Orang tua yang sibuk bekerja sering kali mengabaikan bagaimana proses belajar anak-anak mereka. Kebanyakan dari mereka sudah terlalu lelah bekerja sehingga tidak ingin direpotkan lagi dengan urusan tugas-tugas yang harus dikerjakan anak mereka. Mereka akan membiarkan atau bahkan menyuruh anak-anak untuk mencari jawaban di internet karena itu juga akan mengurangi beban mereka.
- Orang tua yang malas membimbing dan mengawasi
Banyak orang tua yang masih beranggapan bahwa pendidikan itu hanya urusan guru dan sekolah bahkan di tengah masa pandemi seperti sekarang ini. Orang tua hanya merasa kewajiban mereka adalah membayar biaya sekolah.
- Orang tua yang memiliki keterbatasan pendidikan
Orang tua yang memiliki keterbatasan pendidikan (hanya tamat SD atau SMP) sangat mungkin merasa kesulitan untuk membimbing anaknya, khususnya dalam pelajaran daring dikarenakan pengetahuan dan pola pikir yang berbeda dan juga terbatas. Jadi mereka mempercayakan anak mereka untuk mencari semuanya melalui internet.
- Persaingan sesama siswa atau orang tua
Siswa pasti akan merasa lebih puas dan bangga jika dapat mengumpulkan tugas lebih cepat dari teman-temannya yang lain. Begitupun dengan orang tua. Ada perasaan unggul jika anak mereka dapat mengumpulkan tugas dengan lebih cepat. Alasannya sederhana.
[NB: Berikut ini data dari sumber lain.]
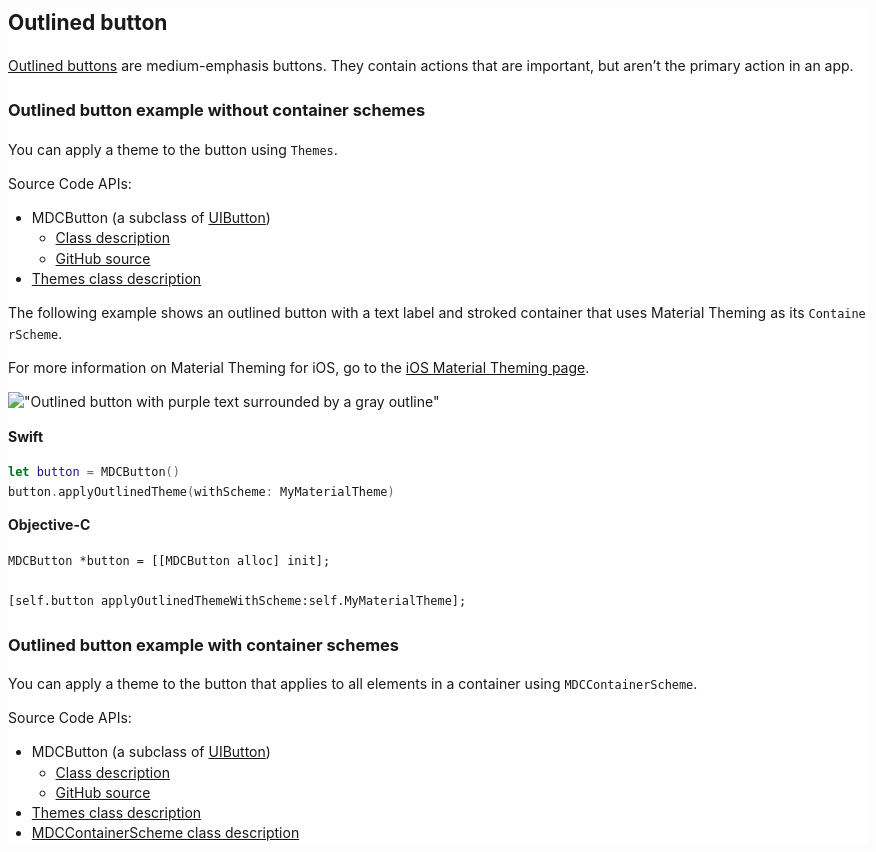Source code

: ## Outlined button

[Outlined buttons](https://material.io/components/buttons/#outlined-button) are medium-emphasis buttons. They contain actions that are important, but aren’t the primary action in an app.

### Outlined button example without container schemes
You can apply a theme to the button using `Themes`.

Source Code APIs:

* MDCButton  (a subclass of [UIButton](https://developer.apple.com/documentation/uikit/uibutton))
    * [Class description](https://material.io/develop/ios/components/buttons/api-docs/Classes/MDCButton.html)
    * [GitHub source](https://github.com/material-components/material-components-ios/blob/develop/components/Buttons/src/MDCButton.h)
* [Themes class description](https://material.io/develop/ios/components/theming/)  

The following example shows an outlined button with a text label and stroked container that uses Material Theming as its `ContainerScheme`.

For more information on Material Theming for iOS, go to the [iOS Material Theming page](../theming).
    

!["Outlined button with purple text surrounded by a gray outline"](assets/outlined-button.svg)

  

**Swift**
```swift
let button = MDCButton()
button.applyOutlinedTheme(withScheme: MyMaterialTheme)
```
**Objective-C**
```objc
MDCButton *button = [[MDCButton alloc] init];

[self.button applyOutlinedThemeWithScheme:self.MyMaterialTheme];
```

  



  



  


### Outlined button example with container schemes

You can apply a theme to the button that applies to all elements in a container using `MDCContainerScheme`.

Source Code APIs:

* MDCButton  (a subclass of [UIButton](https://developer.apple.com/documentation/uikit/uibutton))
    * [Class description](https://material.io/develop/ios/components/buttons/api-docs/Classes/MDCButton.html)
    * [GitHub source](https://github.com/material-components/material-components-ios/blob/develop/components/Buttons/src/MDCButton.h)
* [Themes class description](https://material.io/develop/ios/components/theming/)  
* [MDCContainerScheme class description](https://github.com/material-components/material-components-ios/tree/stable/components/schemes/Container)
Mereka ingin menunjukan bahwa anak mereka pintar dan juga menunjukkan diri bahwa dirinya membimbing anak dengan mengerjakan tugas tercepat.
Lalu bagaimana cara agar siswa tidak sedikit-sedikit mencari kunci jawaban di mesin pencari seperti Google?
Yakinlah bahwa tujuan utama dalam pembelajaran adalah siswa yang paham dengan materi pembelajaran yang diberikan. Mendapatkan pengajaran dan juga pengalaman belajar adalah hak setiap anak, sedangkan nilai bagus itu adalah bonus. Utamakan memenuhi hak siswa daripada memaksa mereka menjadi pintar secara instan.
Tidak perlu takut jawaban salah karena pada hakekatnya kesalahan dalam proses belajar adalah hal yang sangat lumrah terjadi. Yakinkan dan buat siswa percaya diri atas jawaban mereka sendiri. Jika ada jawaban yang salah sekalipun guru pasti akan memberi koreksi dan jawaban yang benar.
Nilai yang bagus memang penting agar anak tidak mendapat cap ‘bodoh’. Namun, jika nilai bagus yang didapat bukan dari hasil buah pikiran siswa sendiri, maka tidak akan membuat anak itu ‘pintar’ dan sukses. Malah hal itu akan menjerumuskannya di masa yang akan datang.